アニエスベー青山店では、フォトグラファー・Sheila Rock(シーラ・ロック)が撮ったパンクシーンを収めた写真集『PUNK+』の写真の展示・販売を実施します。ザ・クラッシュ、セックス・ピストルズのシド・ヴィシャスやジョニー・ロットン、スージー・スーやデボラ・ハリー等、多数のミュージシャンのリアルな姿は必見!
詳細は→ 
http://japan.agnesb.com/ja/bside/section/whats-new/japan-event/punk+キャンペーン


 
 このキャンペーンのスタートラインでのレセプションイベントで、12日の水曜日、青山のアニエスのショップでマスコミ、業界向けのパーティーがあり、そこでぼくとシーラとが対談することになったんです。ちなみにMCは Interfmでもおなじみ、ガイ・ペリマンの番組のお相手、加藤円夏さんでした。彼女もロック好きなので通訳だけでなく、自分と同じようにシーラと当時の話をするのを楽しみにしていたみたいです。



 トークショーはオープニングから1時間ほどたった午後8時から約40分の予定で行なわれました。

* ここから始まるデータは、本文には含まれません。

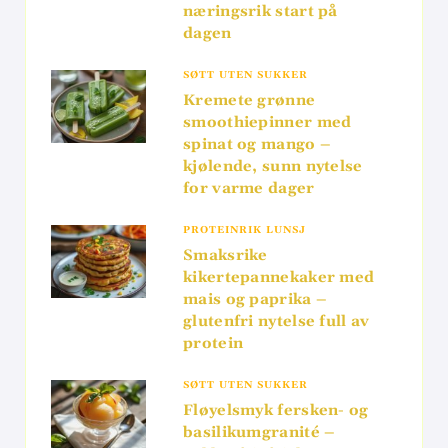
næringsrik start på
dagen
SØTT UTEN SUKKER
Kremete grønne
smoothiepinner med
spinat og mango –
kjølende, sunn nytelse
for varme dager
PROTEINRIK LUNSJ
Smaksrike
kikertepannekaker med
mais og paprika –
glutenfri nytelse full av
protein
SØTT UTEN SUKKER
Fløyelsmyk fersken- og
basilikumgranité –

自分は彼女のことをそんなには知らないのですが、写真集の素晴しさなど当時のイギリスのパンクや街の様子、彼女の思い、今回のアニエスベーとの仕事、写真展、日本の印象など、まぁ、通り一遍ですが、そういう基本的なことをお話しました。
 そして、意外というか、むしろ当たり前なんですが、彼女の発する言葉の端々から、今でもあの頃でも思いは同じ、若者には自分で道を切り拓いて進んで行って欲しい、ひとと(他者と)違うことを畏れないで、むしろ違うことこそが素晴しいんだ、Be Deffarent!ということが大事だと、何度も聞きました。

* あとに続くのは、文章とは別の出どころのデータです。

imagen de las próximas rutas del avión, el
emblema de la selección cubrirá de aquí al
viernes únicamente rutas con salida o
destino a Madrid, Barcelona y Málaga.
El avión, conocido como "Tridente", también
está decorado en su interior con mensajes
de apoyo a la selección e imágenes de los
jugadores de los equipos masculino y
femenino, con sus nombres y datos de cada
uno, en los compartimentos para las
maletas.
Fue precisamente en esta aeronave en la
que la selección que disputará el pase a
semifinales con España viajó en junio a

 ハワイ出身でカリフォルニアからニューヨークまでを若い頃から転々として、何事にも好奇心を持って行動してきた彼女ならではの気持ちは、自分にも大いに刺激になりました。写真をやるようになったのはボウイのツアーで知り合いになったイギリスの著名なロック・フォトグラファーのMick Rockと出会い、結婚したのがきっかけでもあるようですが、そもそも好奇心おう盛な彼女はそれまでにもカメラ抱えてパチリしてたようです。ニューヨークのパンクを知り、そこで出会ったいろいろな人たち、その中にいたパティ・スミスのバンドのギターでリーダー格のレニー・ケイからロンドン行きを誘われたとかで、そこから彼女の本格的なロンドン・パンクな日々が始るわけです。1976年頃のこととか。



 自分とも以前に会ったことがある、というのにはこちらがビックリ。「記憶に無い」(汗)!!正直にそういうと、「でもあなたは忙しいジャーナリストだからいちいち細かいこと覚えてなくても当然ね」と逆になぐさめられました。ロンドンで共通の友人から紹介されたとかで、プリテンダーズの取材に来てた、いうことでした。さて、自分、プリテンダーズを取材したことあったかな?

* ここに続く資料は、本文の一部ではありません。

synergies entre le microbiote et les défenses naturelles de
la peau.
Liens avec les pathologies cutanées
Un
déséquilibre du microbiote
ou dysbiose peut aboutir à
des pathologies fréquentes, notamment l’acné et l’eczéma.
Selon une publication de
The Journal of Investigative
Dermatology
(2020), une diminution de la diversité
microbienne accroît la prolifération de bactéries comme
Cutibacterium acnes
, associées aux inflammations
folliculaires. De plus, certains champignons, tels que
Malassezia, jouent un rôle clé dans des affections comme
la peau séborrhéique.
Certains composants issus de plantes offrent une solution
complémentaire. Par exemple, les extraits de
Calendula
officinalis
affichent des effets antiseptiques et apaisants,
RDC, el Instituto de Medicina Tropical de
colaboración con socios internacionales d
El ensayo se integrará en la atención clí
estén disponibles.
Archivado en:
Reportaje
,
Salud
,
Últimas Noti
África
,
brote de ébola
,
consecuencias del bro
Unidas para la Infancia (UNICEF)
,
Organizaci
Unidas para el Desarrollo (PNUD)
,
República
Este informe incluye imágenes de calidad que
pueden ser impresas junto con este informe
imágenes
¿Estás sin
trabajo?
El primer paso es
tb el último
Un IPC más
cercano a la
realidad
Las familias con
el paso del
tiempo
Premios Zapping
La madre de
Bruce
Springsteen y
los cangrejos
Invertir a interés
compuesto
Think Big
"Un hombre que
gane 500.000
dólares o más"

 それはともかく、彼女が気に入っているのは、写真家として仕事で撮影したものよりも、その前、普通にアパート暮らしをしていた(MIckさんとは別れていました)頃に出会ったストリートの人たちのもので、The ClashやSubway sect、Siouxie & The Bansheesなどの初期の写真やクラブや街での写真のようです。The Faceという当時流行のファッション&カルチャー誌のカメラマンとして80年代活躍しましたが、その頃のものはあくまで仕事なので、そんなには思い入れはないということでした。まさにオリジナル・パンクの頃のロンドン、そこに生きる若者やアーティスト、ミュージシャンたちに大いに感化されたし、何が起ってるのか自分でも分からず、ただ毎日が楽しく素晴しい体験の連続だったという感じみたいです。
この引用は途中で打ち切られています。